In 1775, the Revolutionary War Battle of Bunker Hill resulted in a costly victory for the British, who suffered heavy losses.
1930: Herbert Hoover

In 1930, President Herbert Hoover signed the Smoot-Hawley Tariff Act, which boosted U.S. tariffs to historically high levels, prompting foreign retaliation.
1972: Richard Nixon

In 1972, President Richard Nixon’s eventual downfall began with the arrest of five burglars inside the Democratic headquarters in Washington, D.C.’s, Watergate complex.
1994: O.J. Simpson

In 1994, after leading police on a slow-speed chase on Southern California freeways, O.J. Simpson was arrested and charged with murder in the slayings of his ex-wife, Nicole, and her friend, Ronald Goldman. (Simpson was later acquitted in a criminal trial but held liable in a civil trial.)
2009: John Ensign

Nevada Sen.
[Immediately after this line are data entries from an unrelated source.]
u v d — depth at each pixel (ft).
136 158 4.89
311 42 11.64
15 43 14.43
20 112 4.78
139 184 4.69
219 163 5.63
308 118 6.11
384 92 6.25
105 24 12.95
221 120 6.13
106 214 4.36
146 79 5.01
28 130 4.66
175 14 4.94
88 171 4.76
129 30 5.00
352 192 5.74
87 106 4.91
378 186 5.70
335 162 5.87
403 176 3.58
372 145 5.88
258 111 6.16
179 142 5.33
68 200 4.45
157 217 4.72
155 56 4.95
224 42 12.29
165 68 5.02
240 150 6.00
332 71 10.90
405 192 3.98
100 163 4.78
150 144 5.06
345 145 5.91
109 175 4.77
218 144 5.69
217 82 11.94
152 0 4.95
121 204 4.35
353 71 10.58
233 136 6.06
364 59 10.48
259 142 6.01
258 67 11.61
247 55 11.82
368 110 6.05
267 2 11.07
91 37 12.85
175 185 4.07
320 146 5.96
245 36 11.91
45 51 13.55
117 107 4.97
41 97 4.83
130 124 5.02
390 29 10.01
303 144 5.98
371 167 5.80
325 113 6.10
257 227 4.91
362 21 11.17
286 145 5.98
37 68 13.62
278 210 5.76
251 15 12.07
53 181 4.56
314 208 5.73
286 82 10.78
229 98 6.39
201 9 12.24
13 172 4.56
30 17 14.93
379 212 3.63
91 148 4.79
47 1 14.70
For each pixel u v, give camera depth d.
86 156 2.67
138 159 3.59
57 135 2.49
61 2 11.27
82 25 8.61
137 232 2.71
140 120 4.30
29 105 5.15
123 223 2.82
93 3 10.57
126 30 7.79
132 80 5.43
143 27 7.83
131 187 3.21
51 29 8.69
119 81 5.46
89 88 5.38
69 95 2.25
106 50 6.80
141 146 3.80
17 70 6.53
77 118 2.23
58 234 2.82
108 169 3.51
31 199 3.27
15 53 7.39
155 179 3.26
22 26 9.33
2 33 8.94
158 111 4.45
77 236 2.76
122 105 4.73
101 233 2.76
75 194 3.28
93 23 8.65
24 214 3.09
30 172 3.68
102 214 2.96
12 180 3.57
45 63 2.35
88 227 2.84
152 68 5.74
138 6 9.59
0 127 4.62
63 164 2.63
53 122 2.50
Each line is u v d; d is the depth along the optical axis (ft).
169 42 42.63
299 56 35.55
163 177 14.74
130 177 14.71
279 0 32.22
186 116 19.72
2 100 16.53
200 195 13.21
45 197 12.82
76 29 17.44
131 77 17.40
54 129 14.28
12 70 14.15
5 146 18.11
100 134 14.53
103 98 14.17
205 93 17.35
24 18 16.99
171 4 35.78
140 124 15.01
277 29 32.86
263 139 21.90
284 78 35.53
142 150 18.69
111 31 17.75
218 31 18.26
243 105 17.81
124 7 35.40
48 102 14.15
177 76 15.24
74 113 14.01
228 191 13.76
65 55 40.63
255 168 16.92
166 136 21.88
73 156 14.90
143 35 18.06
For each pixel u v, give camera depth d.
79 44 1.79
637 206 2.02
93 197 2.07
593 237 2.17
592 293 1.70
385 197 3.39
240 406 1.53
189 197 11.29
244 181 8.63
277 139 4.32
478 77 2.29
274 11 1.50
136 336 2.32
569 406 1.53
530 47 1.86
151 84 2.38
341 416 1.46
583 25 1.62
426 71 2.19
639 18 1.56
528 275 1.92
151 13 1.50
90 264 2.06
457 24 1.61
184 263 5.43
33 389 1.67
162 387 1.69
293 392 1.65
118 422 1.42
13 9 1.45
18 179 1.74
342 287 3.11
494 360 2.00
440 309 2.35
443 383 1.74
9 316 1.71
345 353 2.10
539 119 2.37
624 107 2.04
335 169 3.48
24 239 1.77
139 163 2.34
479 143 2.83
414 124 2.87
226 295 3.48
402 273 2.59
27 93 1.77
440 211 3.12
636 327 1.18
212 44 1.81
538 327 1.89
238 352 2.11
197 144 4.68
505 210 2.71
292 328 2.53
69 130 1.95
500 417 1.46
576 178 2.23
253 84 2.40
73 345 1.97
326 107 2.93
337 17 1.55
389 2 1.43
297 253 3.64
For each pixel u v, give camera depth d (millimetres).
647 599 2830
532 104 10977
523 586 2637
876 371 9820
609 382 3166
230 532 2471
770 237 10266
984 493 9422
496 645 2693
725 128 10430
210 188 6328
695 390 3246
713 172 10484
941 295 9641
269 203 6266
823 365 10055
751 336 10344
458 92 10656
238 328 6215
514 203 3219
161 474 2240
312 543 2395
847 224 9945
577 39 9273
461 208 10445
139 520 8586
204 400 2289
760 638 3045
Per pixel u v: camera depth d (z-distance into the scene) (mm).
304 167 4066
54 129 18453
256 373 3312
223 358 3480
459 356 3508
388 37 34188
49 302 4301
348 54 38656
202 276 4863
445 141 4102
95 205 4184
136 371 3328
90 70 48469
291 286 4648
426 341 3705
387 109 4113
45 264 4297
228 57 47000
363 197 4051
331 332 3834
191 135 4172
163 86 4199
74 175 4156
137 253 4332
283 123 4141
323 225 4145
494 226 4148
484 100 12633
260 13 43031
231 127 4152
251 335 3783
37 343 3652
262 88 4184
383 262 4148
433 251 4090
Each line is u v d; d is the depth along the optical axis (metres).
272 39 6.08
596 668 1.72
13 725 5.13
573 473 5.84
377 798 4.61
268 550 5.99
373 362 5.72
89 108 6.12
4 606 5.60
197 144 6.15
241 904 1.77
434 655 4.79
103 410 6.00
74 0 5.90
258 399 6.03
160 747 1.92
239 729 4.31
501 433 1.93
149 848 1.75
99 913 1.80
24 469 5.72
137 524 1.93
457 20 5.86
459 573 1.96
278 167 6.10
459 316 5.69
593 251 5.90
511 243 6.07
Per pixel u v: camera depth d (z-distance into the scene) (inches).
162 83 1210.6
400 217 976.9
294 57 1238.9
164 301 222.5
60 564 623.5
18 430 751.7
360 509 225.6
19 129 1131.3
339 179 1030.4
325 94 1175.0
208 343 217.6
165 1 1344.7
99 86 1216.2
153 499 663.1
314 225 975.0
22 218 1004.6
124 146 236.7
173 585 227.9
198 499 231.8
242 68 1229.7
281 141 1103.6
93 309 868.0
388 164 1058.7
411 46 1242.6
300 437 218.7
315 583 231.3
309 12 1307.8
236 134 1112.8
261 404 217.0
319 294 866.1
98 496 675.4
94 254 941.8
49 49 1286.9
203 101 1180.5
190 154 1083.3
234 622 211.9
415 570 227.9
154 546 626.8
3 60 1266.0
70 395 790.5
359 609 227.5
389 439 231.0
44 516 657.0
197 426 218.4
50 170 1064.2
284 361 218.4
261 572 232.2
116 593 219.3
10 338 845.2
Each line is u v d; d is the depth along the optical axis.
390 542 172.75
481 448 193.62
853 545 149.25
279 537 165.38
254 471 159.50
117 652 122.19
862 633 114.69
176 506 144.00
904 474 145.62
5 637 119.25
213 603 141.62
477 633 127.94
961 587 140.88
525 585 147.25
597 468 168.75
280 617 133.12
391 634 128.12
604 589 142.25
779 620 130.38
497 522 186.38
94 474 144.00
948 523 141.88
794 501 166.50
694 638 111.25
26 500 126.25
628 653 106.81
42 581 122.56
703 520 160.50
John Ensign resigned from the GOP leadership a day after admitting an affair with a former campaign staffer.
2012: Webb Simpson

Webb Simpson won the U.S. Open, outlasting former U.S. Open champions Jim Furyk and Graeme McDowell.
2015: Dylann Roof

On June 17, 2015, nine people were shot to death in a historic African-American church in Charleston, South Carolina; suspect Dylann Roof was arrested the following morning. (Roof was convicted of federal hate crimes and sentenced to death; he later pleaded guilty to state murder charges and was sentenced to life in prison without parole.)
2017: Bill Cosby

Five years ago: The jury in Bill Cosby’s sexual assault case declared itself hopelessly deadlocked, resulting in a mistrial for the 79-year-old TV star charged with drugging and groping a woman more than a decade earlier; prosecutors immediately announced they would pursue a second trial. (That trial resulted in Cosby’s conviction, but Pennsylvania’s highest court later overturned it.)
2017: USS Fitzgerald

The Navy destroyer USS Fitzgerald was damaged in a collision with a Philippine-flagged container ship off Japan that killed seven sailors.
2020: Aunt Jemima

Quaker Oats announced that it would retire the Aunt Jemima brand, saying the company recognized that the character’s origins were “based on a racial stereotype.”
2021: Kenneth Kaunda

Zambia’s first president Kenneth Kaunda, died at 97; he was a leader of the campaign that ended British colonial rule.